La parole évangélique

Ce n’est pas l’Évangile de Jésus. Pour lui, la personne humaine dans son entièreté est une. Il s’adresse à elle dans son intégralité et pas seulement à son intelligence ou à sa volonté, qui auraient à charge de s’occuper de la partie corporelle, citoyenne, temporelle. Car l’être humain est entièrement dans chaque partie de son être. Il n’existe pas de spirituel qui ne soit immergé dans le corporel et le temporel et inversement. La parole évangélique s’adresse donc directement à l’homme concret, positionné dans les situations historiques qu’il traverse au cours de sa vie et qui le sollicitent à choisir son chemin, et non seulement à une tête pensante et à un cœur désincarné.

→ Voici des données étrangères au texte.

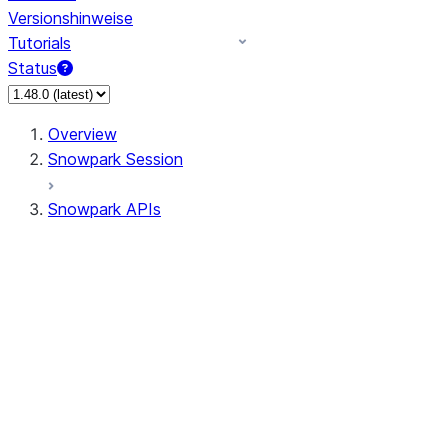
Versionshinweise
Tutorials
Status
Overview
Snowpark Session
Snowpark APIs
Input/Output
DataFrame
Column
Column
CaseExpr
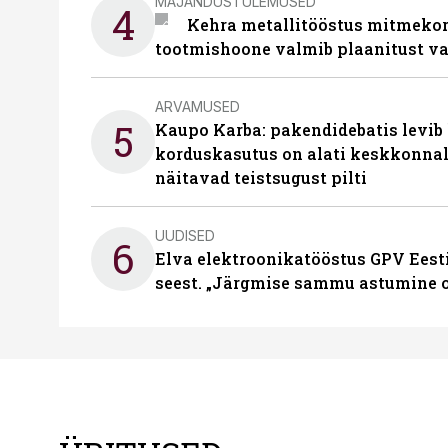
MAJANDUSTULEMUSED
4
Kehra metallitööstus mitmekor
tootmishoone valmib plaanitust v
ARVAMUSED
5
Kaupo Karba: pakendidebatis levib 
korduskasutus on alati keskkonna
näitavad teistsugust pilti
UUDISED
6
Elva elektroonikatööstus GPV Eesti 
seest. „Järgmise sammu astumine ol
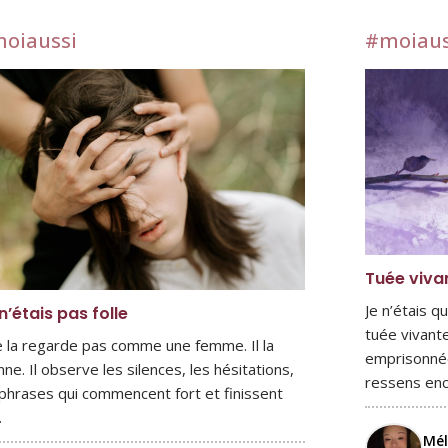
oiaussi
#moiaus
Tuée viva
Je n’étais q
n’étais pas folle
tuée vivante
ne la regarde pas comme une femme. Il la
emprisonnée 
ne. Il observe les silences, les hésitations,
ressens en
 phrases qui commencent fort et finissent
…
Mé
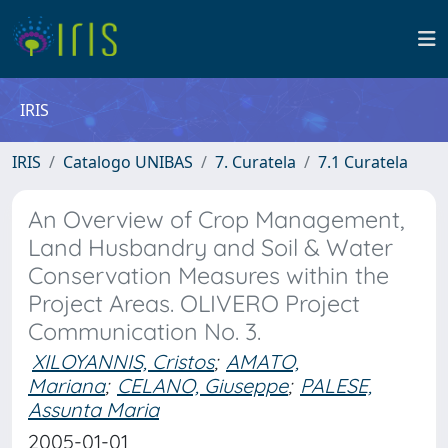
IRIS
IRIS
Catalogo UNIBAS
7. Curatela
7.1 Curatela
An Overview of Crop Management,
Land Husbandry and Soil & Water
Conservation Measures within the
Project Areas. OLIVERO Project
Communication No. 3.
XILOYANNIS, Cristos
;
AMATO,
Mariana
;
CELANO, Giuseppe
;
PALESE,
Assunta Maria
2005-01-01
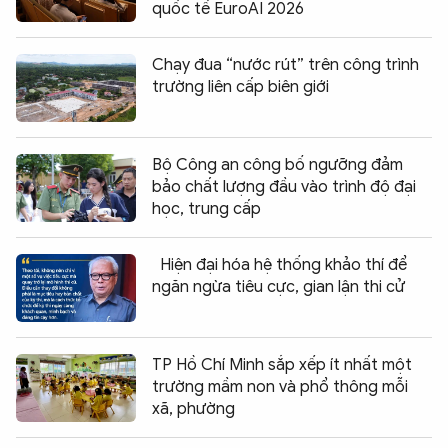
quốc tế EuroAI 2026
Chạy đua “nước rút” trên công trình
trường liên cấp biên giới
Bộ Công an công bố ngưỡng đảm
bảo chất lượng đầu vào trình độ đại
học, trung cấp
Hiện đại hóa hệ thống khảo thí để
ngăn ngừa tiêu cực, gian lận thi cử
TP Hồ Chí Minh sắp xếp ít nhất một
trường mầm non và phổ thông mỗi
xã, phường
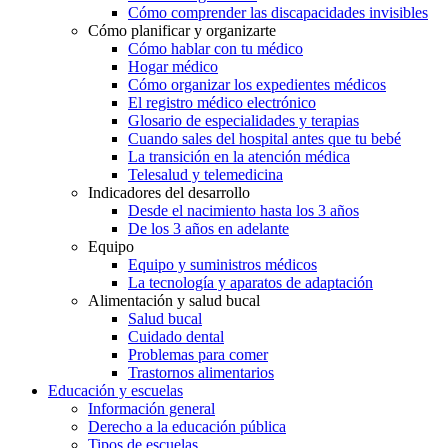
Cómo comprender las discapacidades invisibles
Cómo planificar y organizarte
Cómo hablar con tu médico
Hogar médico
Cómo organizar los expedientes médicos
El registro médico electrónico
Glosario de especialidades y terapias
Cuando sales del hospital antes que tu bebé
La transición en la atención médica
Telesalud y telemedicina
Indicadores del desarrollo
Desde el nacimiento hasta los 3 años
De los 3 años en adelante
Equipo
Equipo y suministros médicos
La tecnología y aparatos de adaptación
Alimentación y salud bucal
Salud bucal
Cuidado dental
Problemas para comer
Trastornos alimentarios
Educación y escuelas
Información general
Derecho a la educación pública
Tipos de escuelas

Pour un chrétien, à l’approche d’une présidentielle, la réflexion sur son vote et sur les motifs qui le fondent ne résulte donc pas d’une articulation de son identité de croyant (résumé par son credo dogmatique et la morale catholique officielle) avec des réalités où se mêlent ambiguïtés et impuretés, moyennant quoi il verrait clair. Non, la parole évangélique, qui n’est pas un savoir dogmatique mais une invitation à chacun à promouvoir ce qui l’humanise dans toutes les dimensions de son existence personnelle et sociale, elle s’adresse directement à l’électeur pour l’inviter à analyser la situation de son pays et à faire personnellement son choix en fonction des propositions qui lui semblent répondre au souci du bien commun (et non pas en priorité à ses intérêts).  Peut-être les évêques et beaucoup de prêtres auraient-ils besoin dans leurs propos de se désintoxiquer de la conception chrétienne passée par la moulinette de la culture grecque afin de revenir à la parole évangélique qui interpelle toujours l’être humain dans sa totalité et dans son incarnation historique.